##### Materials provided
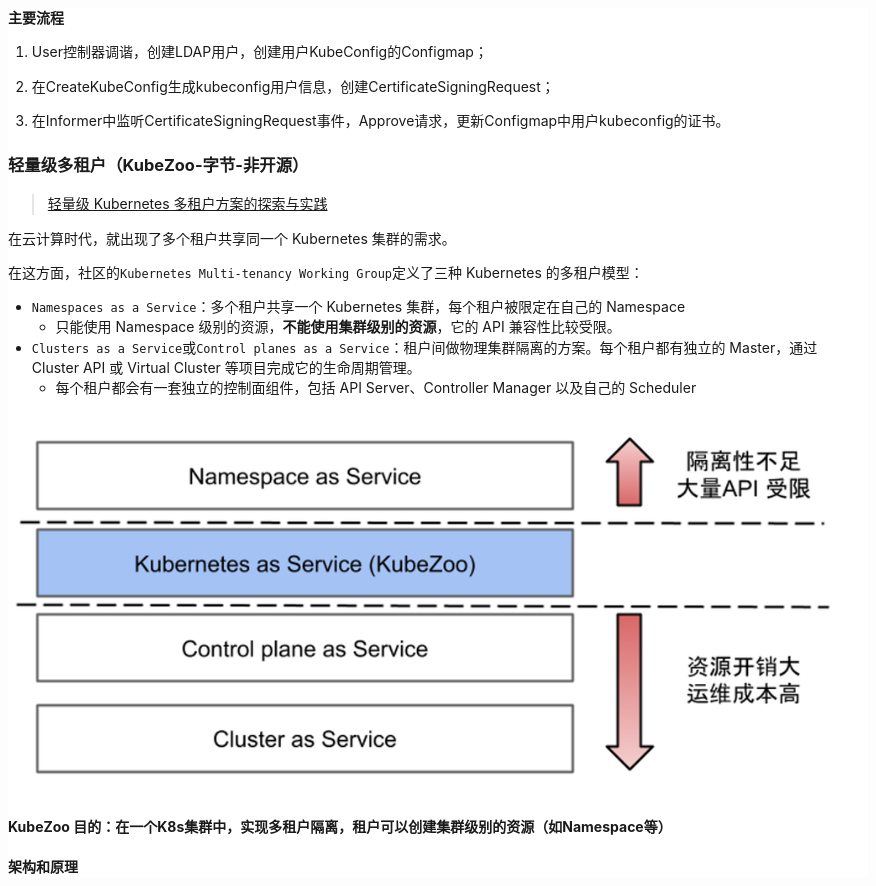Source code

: **主要流程**

1. User控制器调谐，创建LDAP用户，创建用户KubeConfig的Configmap；

2. 在CreateKubeConfig生成kubeconfig用户信息，创建CertificateSigningRequest；

3. 在Informer中监听CertificateSigningRequest事件，Approve请求，更新Configmap中用户kubeconfig的证书。



### 轻量级多租户（KubeZoo-字节-非开源）

> [轻量级 Kubernetes 多租户方案的探索与实践](https://mp.weixin.qq.com/s/V6x9V4AW3-XFEmv_b8LmvA)

在云计算时代，就出现了多个租户共享同一个 Kubernetes  集群的需求。

在这方面，社区的`Kubernetes Multi-tenancy Working Group`定义了三种 Kubernetes 的多租户模型：

- `Namespaces as a Service`：多个租户共享一个 Kubernetes 集群，每个租户被限定在自己的 Namespace 
  - 只能使用 Namespace 级别的资源，**不能使用集群级别的资源**，它的 API 兼容性比较受限。
- `Clusters as a Service`或`Control planes as a Service`：租户间做物理集群隔离的方案。每个租户都有独立的 Master，通过 Cluster API 或 Virtual Cluster 等项目完成它的生命周期管理。
  - 每个租户都会有一套独立的控制面组件，包括 API Server、Controller Manager 以及自己的 Scheduler

![图片](pics/640.png)

**KubeZoo 目的：在一个K8s集群中，实现多租户隔离，租户可以创建集群级别的资源（如Namespace等）**

#### 架构和原理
##########
Directions for this task ▸ Only lines holding the word "Kubernetes" belong in the answer; copy all of them from the records.

Reply to the task ▸
> [轻量级 Kubernetes 多租户方案的探索与实践](https://mp.weixin.qq.com/s/V6x9V4AW3-XFEmv_b8LmvA)
在云计算时代，就出现了多个租户共享同一个 Kubernetes  集群的需求。
在这方面，社区的`Kubernetes Multi-tenancy Working Group`定义了三种 Kubernetes 的多租户模型：
- `Namespaces as a Service`：多个租户共享一个 Kubernetes 集群，每个租户被限定在自己的 Namespace 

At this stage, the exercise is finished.